_WHAT THE EXERCISE ASKS_: Quote the lines from the one with "Is the value" to the one with "Is it true that 2019/12(E) is 15% of the pie?", both included, leaving the pictures out.

_AVAILABLE DATA_:

● ● ● ● ● ● ●

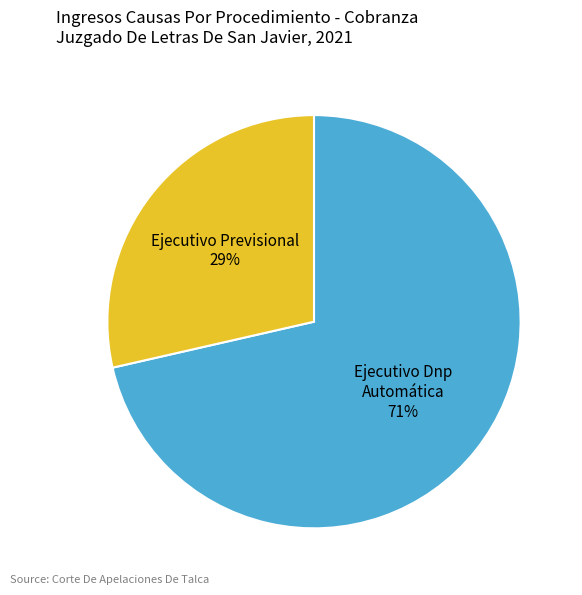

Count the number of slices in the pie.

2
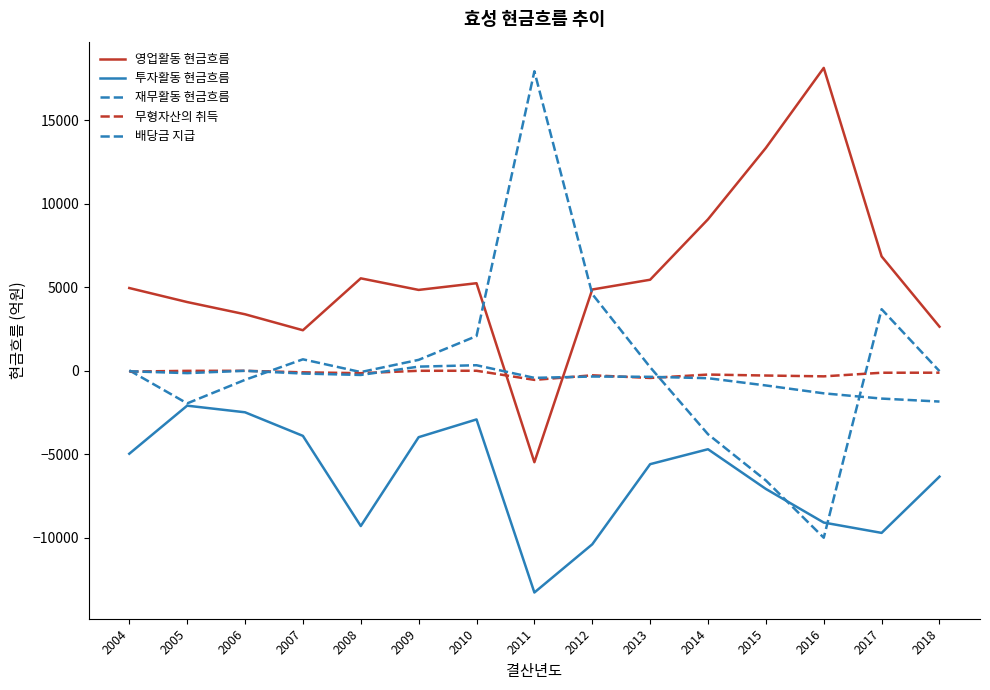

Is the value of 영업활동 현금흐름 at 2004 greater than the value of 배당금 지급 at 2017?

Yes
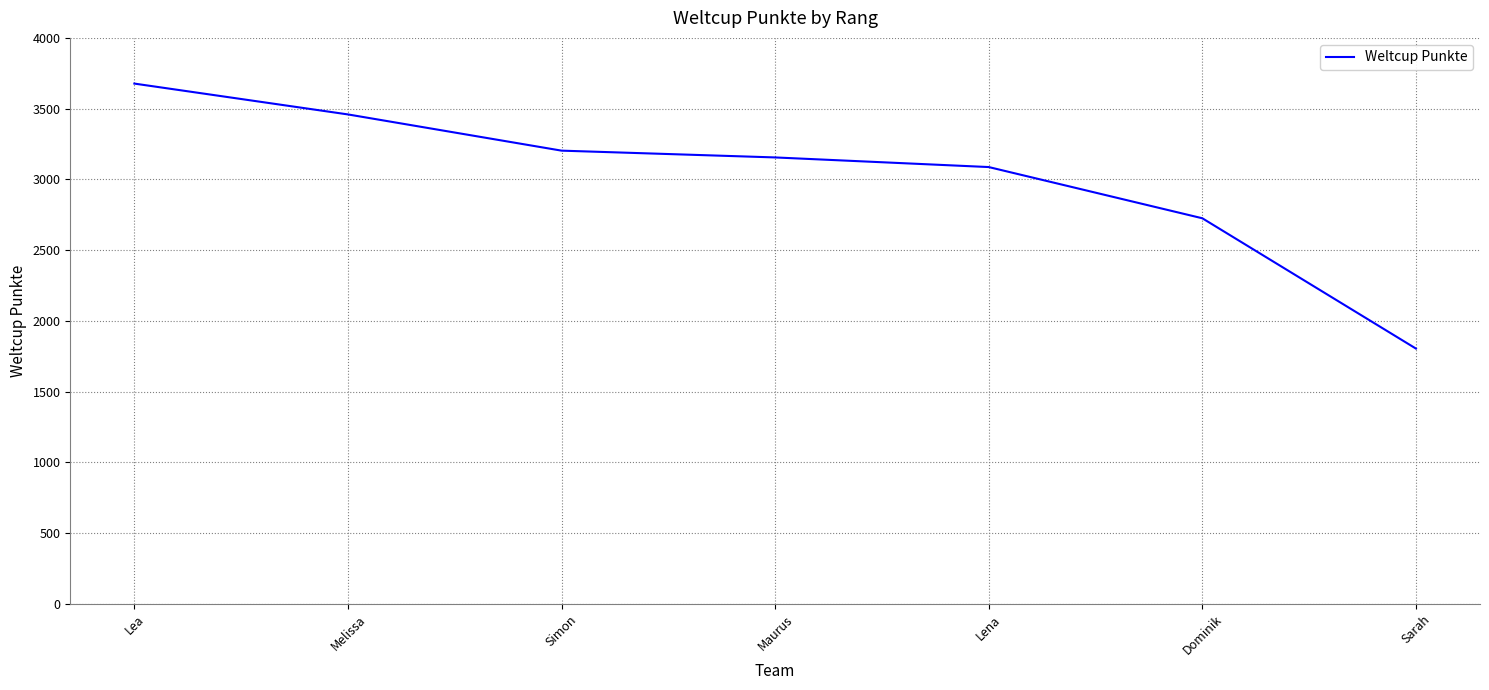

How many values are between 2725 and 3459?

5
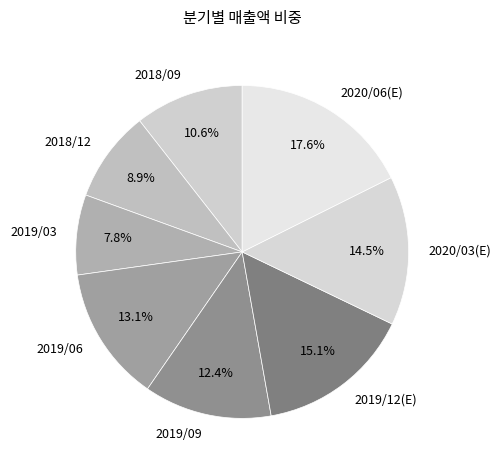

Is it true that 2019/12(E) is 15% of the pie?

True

● ● ● ● ● ● ●

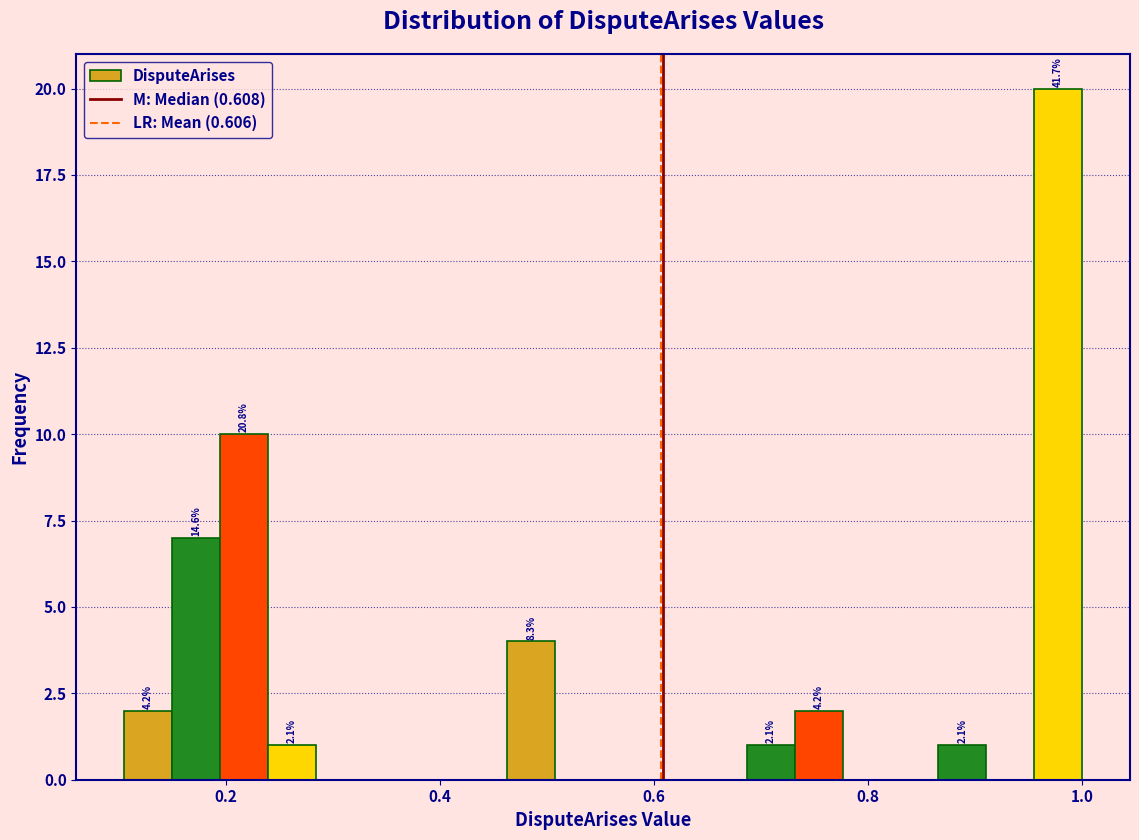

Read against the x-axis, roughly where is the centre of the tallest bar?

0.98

● ● ● ● ● ● ●

_ANSWER FOR THE TASK_:
Is the value of 영업활동 현금흐름 at 2004 greater than the value of 배당금 지급 at 2017?

Yes

How many values are between 2725 and 3459?

5

Is it true that 2019/12(E) is 15% of the pie?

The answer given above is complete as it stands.